Tevin Reese

No. 16, 84
- Position:: Wide receiver

Personal information
- Born:: January 2, 1991 (age 34) Temple, Texas, U.S.
- Height:: 5 ft 10 in (1.78 m)
- Weight:: 170 lb (77 kg)

Career information
- High school:: Temple (TX)
- College:: Baylor
- NFL draft:: 2014: 7th round, 240th pick

Career history
- San Diego Chargers (2014)*; Cincinnati Bengals (2014–2015)*; Winnipeg Blue Bombers (2016)*;
- * Offseason and/or practice squad member only

Career highlights and awards
- First-team All-Big 12 (2013);
- Stats at Pro Football Reference

= Tevin Reese =

American football player (born 1991)

Tevin Karnell Reese (born January 2, 1991) is an American former professional football wide receiver. He was selected by the San Diego Chargers in the seventh round of the 2014 NFL draft. He played college football at Baylor.

==Early life==
Reese was a dual-sport athlete that excelled in football and track & field at Temple High School. He helped to lead the Wildcats to 7-4 record, bi-district finals and District 13-5A championship in 2007, with 542 yards and three touchdowns on 31 receptions as senior, and also totaled 391 yards on 17 kick returns and two rushes for 26 yards and 1 touchdown. As a junior in 2008, he was named second-team All-District 12-5A wide receiver senior, and earned an honorable mention All-District 13-5A honors.

===Track and field===
Reese was an standout athlete for the Temple High School track team. He qualified for the 2008 Class 5A state meet in triple jump and long jump as a junior, and also earned a bronze medal in the 300-meter hurdles, with a career-best time of 37.65 seconds. He was named one of top 50 area athletes for 2007-08 school year by Austin American-Statesman.

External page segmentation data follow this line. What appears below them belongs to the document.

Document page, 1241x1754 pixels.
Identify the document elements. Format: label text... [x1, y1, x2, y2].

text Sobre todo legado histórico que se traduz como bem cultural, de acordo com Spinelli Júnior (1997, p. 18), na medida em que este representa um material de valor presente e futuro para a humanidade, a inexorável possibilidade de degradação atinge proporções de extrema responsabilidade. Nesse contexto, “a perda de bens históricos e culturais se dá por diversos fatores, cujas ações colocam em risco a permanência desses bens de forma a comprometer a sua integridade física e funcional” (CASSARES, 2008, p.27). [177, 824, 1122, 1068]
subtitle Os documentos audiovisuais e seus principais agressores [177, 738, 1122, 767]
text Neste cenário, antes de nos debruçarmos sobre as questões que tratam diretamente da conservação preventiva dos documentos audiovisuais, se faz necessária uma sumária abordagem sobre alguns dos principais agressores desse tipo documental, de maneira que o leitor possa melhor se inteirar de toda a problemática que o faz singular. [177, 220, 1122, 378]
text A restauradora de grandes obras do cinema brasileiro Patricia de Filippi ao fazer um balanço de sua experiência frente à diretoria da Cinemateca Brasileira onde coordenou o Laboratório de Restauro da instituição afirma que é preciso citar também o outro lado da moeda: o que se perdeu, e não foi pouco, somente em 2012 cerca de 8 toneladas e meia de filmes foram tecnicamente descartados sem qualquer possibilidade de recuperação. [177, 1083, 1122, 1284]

He set school records in the triple jump, with a leap of 14.67 meters, the long jump, with 6.90 meters and in the 300-meter hurdles as junior. He also earned an honorable mention selection to the 2008 Super Centex All-Academic team.

He also competed in the 110-meter hurdles, and had a career-best time of 13.75 seconds.

==College career==
As a sophomore in 2011, Reese made seven starts at wide receiver and played in all 13 games. He earned honorable mention All-Big 12 honors from league's coaches. He totaled 51 receptions for 877 yards and seven touchdowns, all of which ranked third on team, and also rushed five times for 102 yards.

As a junior in 2012, he started in 12 of 13 games. He earned All-Big 12 honorable mention from league's coaches. He totaled 957 yards and nine touchdowns on 53 receptions, and also added four rushes for 21 yards. He ranked eighth in Big 12 with 73.6 receiving-yards-per-game.

As a senior in 2013, he started eight of nine games at wide receiver, missed four games due to broken wrist. He was named All-Big 12. He totaled 38 receptions for 867 yards and eight touchdowns. He averaged 22.82 yards-per-reception, which ranks second on Baylor's single-season chart and 96.33 yards-per-game, fourth on single-season chart.

==Professional career==

Pre-draft measurables
| Height | Weight | 40-yard dash | 10-yard split | 20-yard split | 20-yard shuttle | Three-cone drill | Vertical jump | Broad jump |
| 5 ft 11 in (1.80 m) | 163 lb (74 kg) | 4.41 s | 1.52 s | 2.57 s | 4.18 s | 6.63 s | 41 in (1.04 m) | 11 ft 0 in (3.35 m) |
All values from NFL Combine

===San Diego Chargers===
Reese was drafted in the seventh round, 240th overall by the San Diego Chargers. He was subsequently waived by the Chargers on August 29, 2014.

===Cincinnati Bengals===
Reese was signed to the Cincinnati Bengals' practice squad on September 3, 2014. He was released by the Bengals on August 31, 2015.

===Winnipeg Blue Bombers===
Reese signed with the Winnipeg Blue Bombers on March 15, 2016. He retired in April 2016.